Il progetto originale fu motivato da un attacco a Napoleone III nel 1858, che spinse l'imperatore a comandare una nuova, più sicura e più prestigiosa opera. Garnier, giovane architetto che ha vinto il Gran Premio di Roma, ha proposto un design eclettico che combina innovazioni rinascimentali, barocche e tecniche, come l'uso discreto del metallo. Nonostante la critica del suo stile considerato troppo ornato o disparato, il suo lavoro era un simbolo di modernità, incorporando avanzamenti come illuminazione elettrica nel 1887.
L'opera Garnier si distingue per la sua grande scala monumentale, la sua sontuosa casa ispirata ai castelli rinascimentali, e il suo showroom in ferro di cavallo che può ospitare 2.000 spettatori. Classificato un monumento storico nel 1923, ospita anche innovazioni sceniche, come un macchinario "stile italiano" e un serbatoio di acqua sotterranea, la fonte della leggenda del "lago" popolare da Gaston Leroux Opera Ghost. Il suo soffitto, originariamente dipinto da Jules-Eugène Lenepveu, fu coperto nel 1964 da un'opera di Marc Chagall, causando polemiche estetiche.
Nel corso dei decenni, Opera Garnier ha ospitato grandi creazioni, come il Boléro de Ravel nel 1928, e figure artistiche come Serge Diaghilev o Rudolf Noureev. Ha subito anche ammodernamento, come la completa elettrificazione o il restauro delle sue facciate, pur mantenendo il suo ruolo centrale nella vita culturale francese. Oggi coesiste con l'opera Bastille all'Opéra national de Paris, perpetuando un eccezionale patrimonio architettonico e artistico.

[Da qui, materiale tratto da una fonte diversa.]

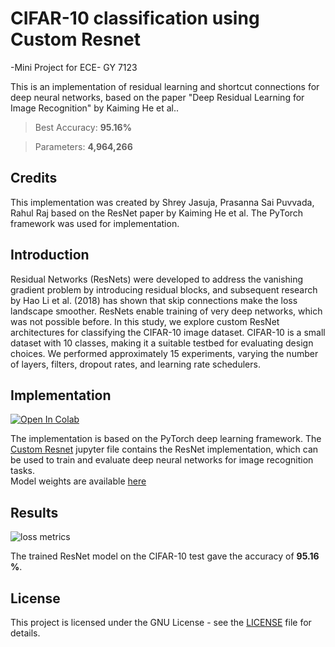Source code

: # CIFAR-10 classification using Custom Resnet
-Mini Project for ECE- GY  7123

This is an implementation of residual learning and shortcut connections for deep neural networks, based on the paper "Deep Residual Learning for Image Recognition" by Kaiming He et al..

> Best Accuracy: **95.16%**

> Parameters: **4,964,266**

## Credits
This implementation was created by Shrey Jasuja, Prasanna Sai Puvvada, Rahul Raj based on the ResNet paper by Kaiming He et al. The PyTorch framework was used for implementation.

## Introduction
Residual Networks (ResNets) were developed to address the vanishing gradient problem by introducing residual blocks, and subsequent research by Hao Li et al. (2018) has shown that skip connections make the loss landscape smoother. ResNets enable training of very deep networks, which was not possible before. In this study, we explore custom ResNet architectures for classifying the CIFAR-10 image dataset. CIFAR-10 is a small dataset with 10 classes, making it a suitable testbed for evaluating design choices. We performed approximately 15 experiments, varying the number of layers, filters, dropout rates, and learning rate schedulers.

## Implementation
[![Open In Colab](https://colab.research.google.com/assets/colab-badge.svg)](https://colab.research.google.com/github/shreyjasuja/cifar_10_custom_resnet/blob/main/dl_mini_project.ipynb)

The implementation is based on the PyTorch deep learning framework. The [Custom Resnet](dl_mini_project.ipynb) jupyter file contains the ResNet implementation, which can be used to train and evaluate deep neural networks for image recognition tasks.
<br />
Model weights are available [here](https://bit.ly/dl-7123)

## Results
![loss metrics](https://drive.google.com/uc?export=view&id=1RABEx5c5jyCaGhxsOfx6wi48nnE1Do7h)

The trained ResNet model on the CIFAR-10 test gave the accuracy of **95.16 %**.

## License
This project is licensed under the GNU License - see the [LICENSE](LICENSE) file for details.





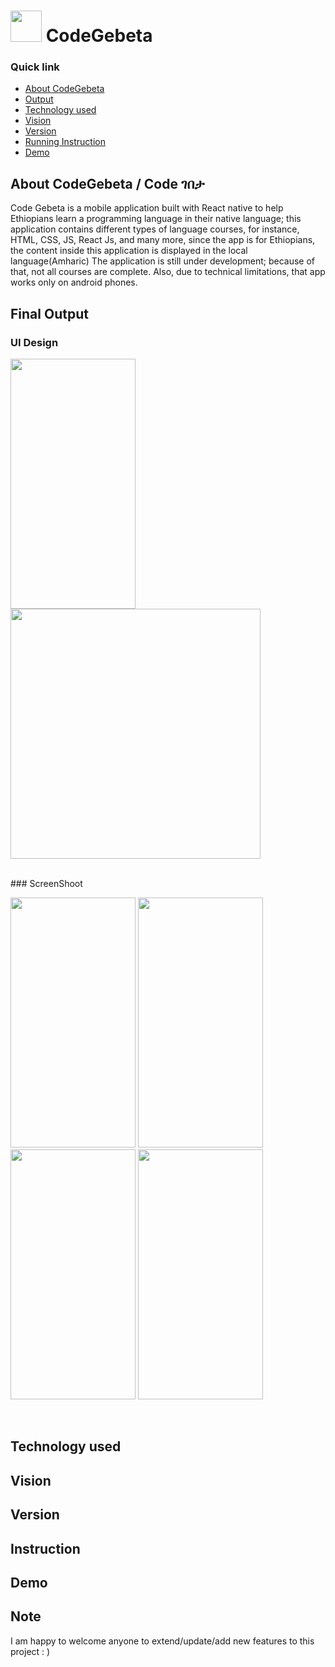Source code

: # <img src="https://user-images.githubusercontent.com/57604289/137598441-f258594a-7396-44a2-a95b-99b0f50a41b8.png" width="50px" height="50px"> CodeGebeta

### Quick link

- [About CodeGebeta](#about-codegebeta)
- [Output](#final-output)
- [Technology used](#technology-used)
- [Vision](#vision)
- [Version](#version)
- [Running Instruction](#instruction)
- [Demo](#demo)


## About CodeGebeta / Code ገበታ

Code Gebeta is a mobile application built with React native to help Ethiopians learn a programming language in their native language; this application contains different types of language courses, for instance, HTML, CSS, JS, React Js, and many more, since the app is for Ethiopians, the content inside this application is displayed in the local language(Amharic)
The application is still under development; because of that, not all courses are complete. Also, due to technical limitations, that app works only on android phones.<br>

## Final Output

### UI Design
<p float="left">
<img src="https://user-images.githubusercontent.com/57604289/147479097-3ee10e7d-cc4c-485a-8120-1d3dbb6e1463.png" width="200px" height="400px">
<img src="https://user-images.githubusercontent.com/57604289/147479098-c96bbda8-de1c-4f54-b113-4a5ca7a2a29e.png" width="400px" height="400px">
</p>
<br>
### ScreenShoot<br>
<p float="left">
<img src="https://user-images.githubusercontent.com/57604289/147479398-fcd7b1d9-97d1-460e-bb07-0f88fd4866dc.jpg" width="200px" height="400px">
<img src="https://user-images.githubusercontent.com/57604289/147479400-c4f15b74-7af0-4a53-962c-e18ace287e33.jpg" width="200px" height="400px">
<img src="https://user-images.githubusercontent.com/57604289/147479402-0ffe778d-de50-4534-8998-a1d4a1c10622.jpg" width="200px" height="400px">
<img src="https://user-images.githubusercontent.com/57604289/147479403-a7b2d919-774f-4aae-b9c4-fbad0a4d71d1.jpg" width="200px" height="400px">
</p>
<br>

## Technology used

## Vision

## Version

## Instruction

## Demo


<!-- 
### How to use this repo

First, you need to clone the repository; please follow the steps below.
#
## Steps

### Step 1: clone this repository in your local machine
### Step 2: go the root folder
### Step 3: Open the terminal and run the code -  <npm install>  or yarn install 
### Step 4: yarn android -->
  
  
<!-- ## how the data displayed in the app
  

On this app, there are two sections to show the available courses. The first section displays popular / በጣም ተወዳጅ courses, and the list of all courses is horizontally scrollable. 

The second section, which is general / ሁሉም, displays all the courses, and it is vertically scrollable.

The data for the popular course and the general courses comes from the src/Data directory and passes as props inside the component.
 -->

## Note
  I am happy to welcome anyone to extend/update/add new features to this project : )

La facciata principale, ornata da sculture allegoriche come La Danza di Carpeaux, e le decorazioni interne, dove si mescolano marmi, doratura e mosaici, riflettono l'ambizione di Garnier di creare un "teatro totale". Spazi come il punto focale della danza, progettato per le prove del corpo del balletto, o la biblioteca-museo, testimoniano questo desiderio di combinare funzionalità e bellezza. Nonostante gli episodi tumultuosi, come le restrizioni di fuoco o di bilancio del 1936, il Palais Garnier rimane un gioiello del patrimonio parigino, visitato ogni anno da milioni di persone.
Proporre un emendamento
Il futuro
Questa opera è stata da tempo chiamata "Opéra de Paris", ma dall'apertura della Bastiglia Opéra nel 1989, è stata riferita solo dal nome del suo architetto: "Opéra Garnier" o "Palais Garnier". Le due opere sono ora raggruppate all'interno dello stabilimento pubblico industriale e commerciale "Opéra national de Paris".